«J'ai voulu faire un film d'enquête, et c'est ce que je pense avoir fait, en laissant les faits parler d'eux-mêmes. Mais je comprends ceux qui voient le résultat comme une mise en accusation», a dit à La Presse le réalisateur de No End in Sight, Charles Ferguson.

Mise en accusation de l'administration Bush pour la catastrophe irakienne, c'est bien l'impact durable de ce film troublant de 102 minutes, qui passe ce soir et demain soir (19 h 30) au Cinéma du Parc, à Montréal.

L'entourage présidentiel s'en inquiète en tout cas, comme aucun des nombreux autres documentaires sur la guerre d'Irak ne l'a inquiété.

«C'est ce que je lis dans les journaux et j'entends autour de moi», a confié Ferguson, dont c'est le premier film, réalisé à l'âge de 52 ans, film qu'il a lui-même financé au coût de 2 millions US.

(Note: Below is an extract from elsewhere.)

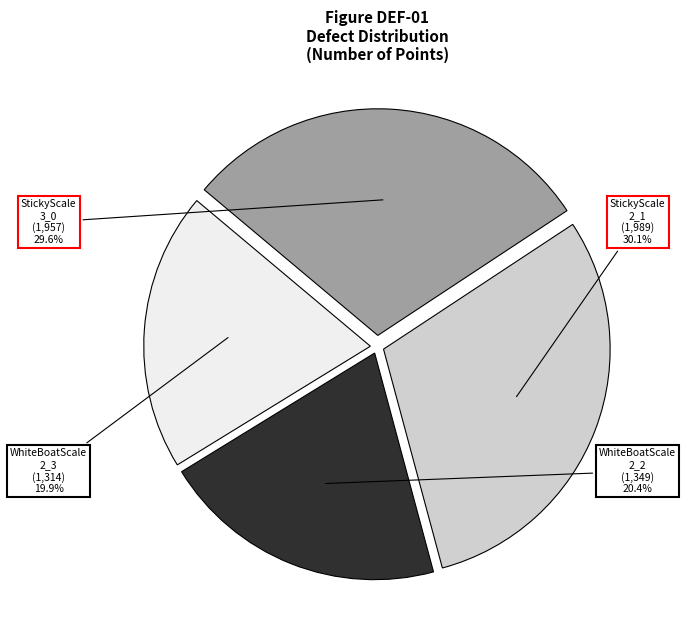

Does any single category account for the majority?

No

«C'est peut-être pourquoi le Congrès va visionner le film le mois prochain», a-t-il ajouté, en soulignant que ce visionnement était organisé par «un comité bipartite».

Des «témoins clés»

Là réside la force de No End in Sight: pas de parti pris flagrant, pas d'agit-prop stridente, mais une rigoureuse recherche des causes pour comprendre comment l'Irak en est arrivé là, après plus de quatre années d'occupation armée états-unienne.

Un autre film de «têtes parlantes», certes, mais les 36 personnages interrogés sont des acteurs de l'occupation, pas des observateurs extérieurs. Ce sont des insiders, comme le général Jay Garner, le colonel Paul Hughes, l'ambassadrice Barbara Bodine.

Ils sont des «témoins clés» de toute enquête préliminaire qui conduirait à un projet de destitution de George W. Bush ou à une inculpation de Dick Cheney, Donald Rumsfeld ou Condoleezza Rice, qui ont tous refusé de parler au réalisateur.

La narration est fournie d'une voix sobre et sur un ton mesuré par Campbell Scott, acteur, réalisateur et producteur lui-même. «J'ai tout fait pour que le public ne classe par mon film a priori comme une dénonciation de plus de la guerre», a dit Ferguson.

Trois erreurs

Mais la dynamique des témoignages converge sur trois «erreurs capitales» de Paul Bremer, qui a remplacé Jay Garner comme chef du régime d'occupation en mai 2003. Il s'est opposé à la formation rapide d'une gouvernement irakien, a décrété la débaassification (jetant au chômage tous les fonctionnaires de l'ancien régime car il fallait être membre du parti de Saddam Hussein pour avoir du travail), et il a ordonné la dissolution de l'armée.

Garner, Hughes, Bodine et les autres rappellent constamment leurs vains efforts pour faire entendre raison à Bremer - qui refusait même de les recevoir. Bremer improvisait, sans proposer de plan cohérent d'occupation.

Cela a engendré l'éclatement et le renforcement de l'insurrection, avec les anciens baassistes et soldats en tête, et non Al-Qaeda. L'anti-plan de Bremer a été le géniteur de l'insurrection et des guerres civiles multiples qui déchirent l'Irak aujourd'hui.

«Le film contient seulement 1% des témoignages que j'ai recueillis. L'ensemble des témoignages sera publié bientôt sous forme de livre», a dit Ferguson, qui souhaite «faire d'autres films, y compris de fiction, si le monde me le permet».

No End in Sight, 102 minutes, Charles Ferguson, Cinéma du Parc, Montréal 19 h 30, ce soir et demain soir.